Roy Orbison / In Dreams

Sometimes an old photo can raise as many mysteries … as memories.

One day my partner Rose, handed a old photo she had found in one of my books.

Here it is:

hockey brothers

Brother Bruce, mystery kid, Tom Wright , and Brother Doug.

There are several mysteries surrounding this photo.

Mystery 1: Who took the picture? I guess it had to be Dad? I don’t think any of us kids had a camera?

Mystery 2: Who is the second guy from the left? I see Brother’s Bruce and Brother Doug, and our pal Tom Wright. But who is this other guy? ?? Maybe Bruce and Doug will know. I’ll ask.

Mystery 3: Where’s Brother Richard – and myself? We were as fanatical about hockey as Doug and Bruce.

Facts of interest:

  • The year is about 1963. The town is Drumheller, Alberta – in the “Dinosaur Valley”.
  • That’s our house behind Bruce (left). We lived in the new Drumheller “sub division” and were considered to be rich by most kids. The house was fairly modest though. Just new.
  • The rink they’re standing on is in the yard of the Catholic School which was obviously across the street from us. We didn’t go to the Catholic School. We weren’t Catholic.
  • This rink had no boards. Most any hockey in small town Canada was played outdoors –  though many towns did have some kind of covered rink. I don’t remember who periodically watered the ice. But I know who cleaned it most of the time. Us. It’s funny how many other kids would magically appear … after the rink was cleaned. Tots and figure skaters skated at their own risk though – there was a hockey game going on – for certain.
  • Cold? I remember playing hockey when it was 30 below zero. Our feet and fingers would freeze and he’d go back inside – till everything thawed out. Then go back out again. We used gum boots for goal posts. Pucks were occasionally lost in the snow piles off-rink – and recovered in the Spring. We played all day – as possible – and played until it was too dark to see the puck. Lighted outdoor rinks were a luxury.
  • The goal they’re standing in front of was made by Brother Richard from 2×4’s and chicken wire. It was a luxury too. And it lasted about one season.
  • The equipment they’re wearing is really about all we had. Doug (right) is the only person wearing shin pads. (In ‘shinny hockey’ though you’re not supposed to raise the puck. BUT accidents do happen.) Hockey equipment cost money – and we didn’t have any. We could barely afford hockey sticks. The tape on the sticks was not for glamour – it was often the only thing holding the blade together. Skates were the main expense. In the pic, Bruce is the only guy with hockey gloves – which everybody would clearly (and dearly) have worn if they’d had any. Getting slashed on the hands and fingers was common – and painful. NOBODY wore helmets in those days. We got bumped, bruised, cut, and injured … sometimes broken. But we played on. It was our passion.

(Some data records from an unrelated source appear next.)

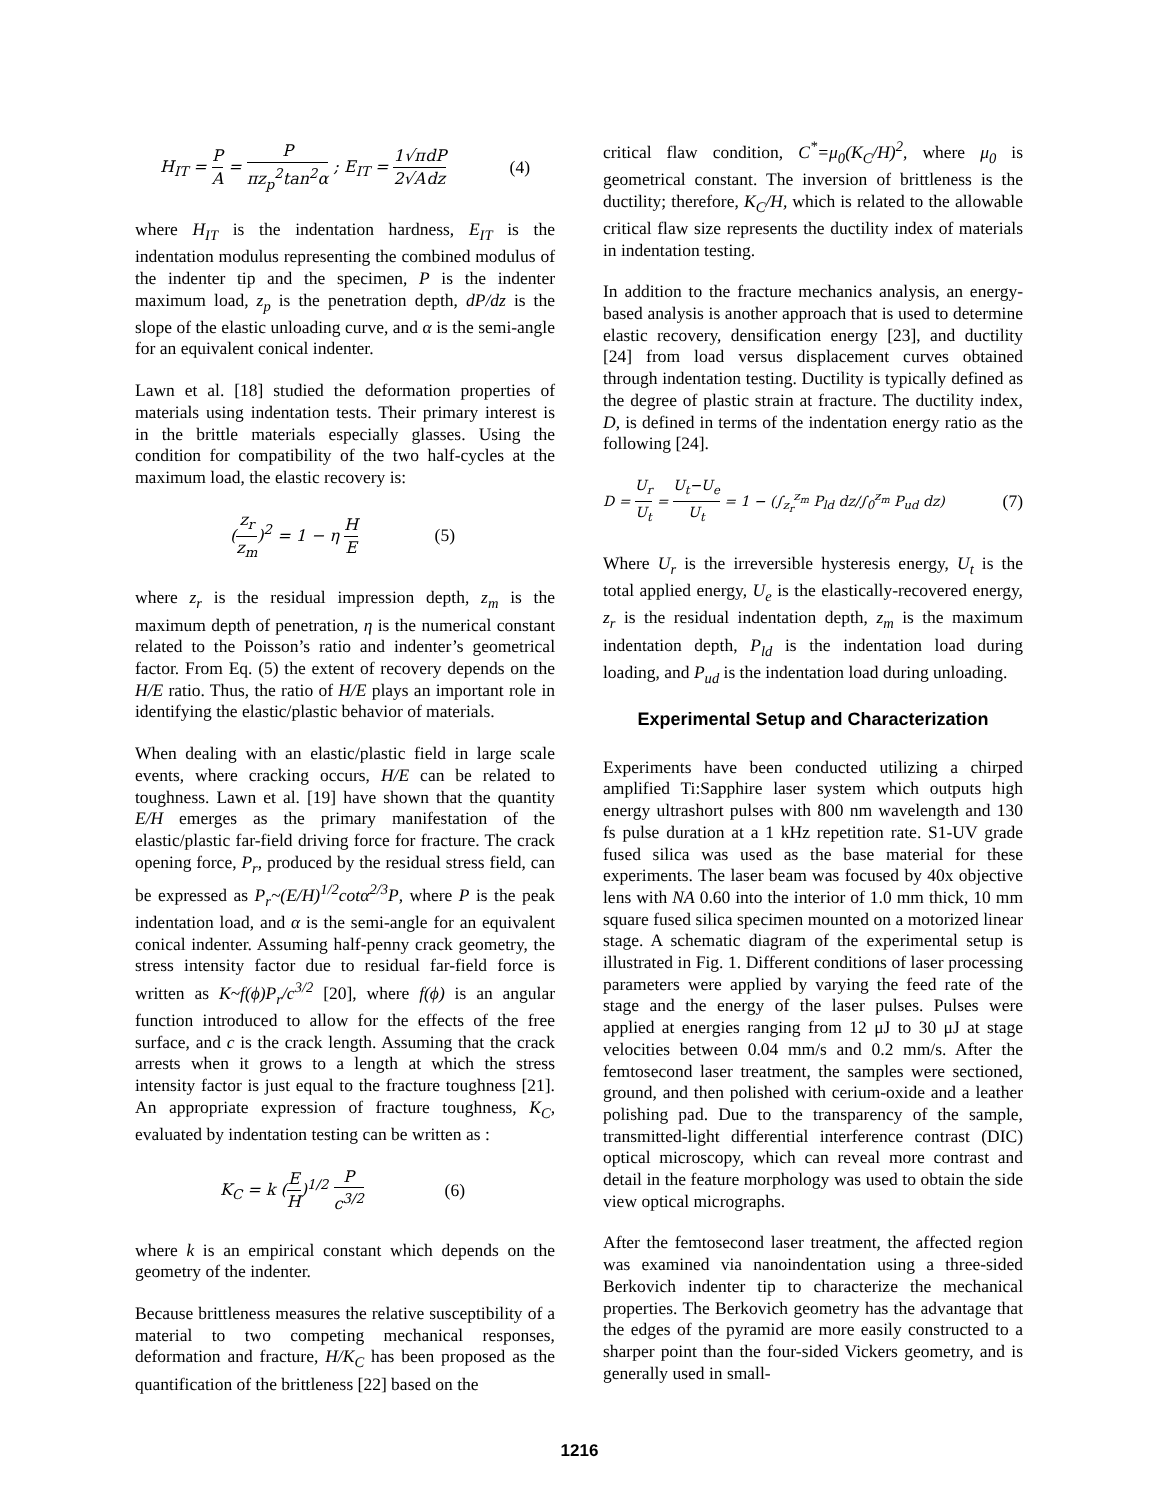H<sub>IT</sub> = P A = P πz<sub>p</sub><sup>2</sup>tan<sup>2</sup>α ; E<sub>IT</sub> = 1 2√π √A dP dz
(4)
where H<sub>IT</sub> is the indentation hardness, E<sub>IT</sub> is the indentation modulus representing the combined modulus of the indenter tip and the specimen, P is the indenter maximum load, z<sub>p</sub> is the penetration depth, dP/dz is the slope of the elastic unloading curve, and α is the semi-angle for an equivalent conical indenter.
Lawn et al. [18] studied the deformation properties of materials using indentation tests. Their primary interest is in the brittle materials especially glasses. Using the condition for compatibility of the two half-cycles at the maximum load, the elastic recovery is:
(z<sub>r</sub> z<sub>m</sub>)<sup>2</sup> = 1 − η H E (5)
where z<sub>r</sub> is the residual impression depth, z<sub>m</sub> is the maximum depth of penetration, η is the numerical constant related to the Poisson’s ratio and indenter’s geometrical factor. From Eq. (5) the extent of recovery depends on the H/E ratio. Thus, the ratio of H/E plays an important role in identifying the elastic/plastic behavior of materials.
When dealing with an elastic/plastic field in large scale events, where cracking occurs, H/E can be related to toughness. Lawn et al. [19] have shown that the quantity E/H emerges as the primary manifestation of the elastic/plastic far-field driving force for fracture. The crack opening force, P<sub>r</sub>, produced by the residual stress field, can be expressed as P<sub>r</sub>~(E/H)<sup>1/2</sup>cotα<sup>2/3</sup>P, where P is the peak indentation load, and α is the semi-angle for an equivalent conical indenter. Assuming half-penny crack geometry, the stress intensity factor due to residual far-field force is written as K~f(ϕ)P<sub>r</sub>/c<sup>3/2</sup> [20], where f(ϕ) is an angular function introduced to allow for the effects of the free surface, and c is the crack length. Assuming that the crack arrests when it grows to a length at which the stress intensity factor is just equal to the fracture toughness [21]. An appropriate expression of fracture toughness, K<sub>C</sub>, evaluated by indentation testing can be written as :
K<sub>C</sub> = k (E H)<sup>1/2</sup> P c<sup>3/2</sup> (6)
where k is an empirical constant which depends on the geometry of the indenter.
Because brittleness measures the relative susceptibility of a material to two competing mechanical responses, deformation and fracture, H/K<sub>C</sub> has been proposed as the quantification of the brittleness [22] based on the
critical flaw condition, C<sup>*</sup>=μ<sub>0</sub>(K<sub>C</sub>/H)<sup>2</sup>, where μ<sub>0</sub> is geometrical constant. The inversion of brittleness is the ductility; therefore, K<sub>C</sub>/H, which is related to the allowable critical flaw size represents the ductility index of materials in indentation testing.
In addition to the fracture mechanics analysis, an energy-based analysis is another approach that is used to determine elastic recovery, densification energy [23], and ductility [24] from load versus displacement curves obtained through indentation testing. Ductility is typically defined as the degree of plastic strain at fracture. The ductility index, D, is defined in terms of the indentation energy ratio as the following [24].
D = U<sub>r</sub> U<sub>t</sub> = U<sub>t</sub>−U<sub>e</sub> U<sub>t</sub> = 1 − (∫<sub>z<sub>r</sub></sub><sup>z<sub>m</sub></sup> P<sub>ld</sub> dz/∫<sub>0</sub><sup>z<sub>m</sub></sup> P<sub>ud</sub> dz)
(7)
Where U<sub>r</sub> is the irreversible hysteresis energy, U<sub>t</sub> is the total applied energy, U<sub>e</sub> is the elastically-recovered energy, z<sub>r</sub> is the residual indentation depth, z<sub>m</sub> is the maximum indentation depth, P<sub>ld</sub> is the indentation load during loading, and P<sub>ud</sub> is the indentation load during unloading.
Experimental Setup and Characterization
Experiments have been conducted utilizing a chirped amplified Ti:Sapphire laser system which outputs high energy ultrashort pulses with 800 nm wavelength and 130 fs pulse duration at a 1 kHz repetition rate. S1-UV grade fused silica was used as the base material for these experiments. The laser beam was focused by 40x objective lens with NA 0.60 into the interior of 1.0 mm thick, 10 mm square fused silica specimen mounted on a motorized linear stage. A schematic diagram of the experimental setup is illustrated in Fig. 1. Different conditions of laser processing parameters were applied by varying the feed rate of the stage and the energy of the laser pulses. Pulses were applied at energies ranging from 12 μJ to 30 μJ at stage velocities between 0.04 mm/s and 0.2 mm/s. After the femtosecond laser treatment, the samples were sectioned, ground, and then polished with cerium-oxide and a leather polishing pad. Due to the transparency of the sample, transmitted-light differential interference contrast (DIC) optical microscopy, which can reveal more contrast and detail in the feature morphology was used to obtain the side view optical micrographs.
After the femtosecond laser treatment, the affected region was examined via nanoindentation using a three-sided Berkovich indenter tip to characterize the mechanical properties. The Berkovich geometry has the advantage that the edges of the pyramid are more easily constructed to a sharper point than the four-sided Vickers geometry, and is generally used in small-
1216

Hockey in our house was war. Bruce and Doug were fans of the hated Toronto MapleLeafs. Richard and I were Montreal Canadien fans. You can only imagine.

I think you might now have some understanding of how upset I get when I see how Hockey is being butchered these days – for money. No one cares about it’s History – it’s Heritage – it’s Traditions.

But I do.

It’s more than just an idle pastime for people of my generation. It was our life – our lifeblood. And it’s gone.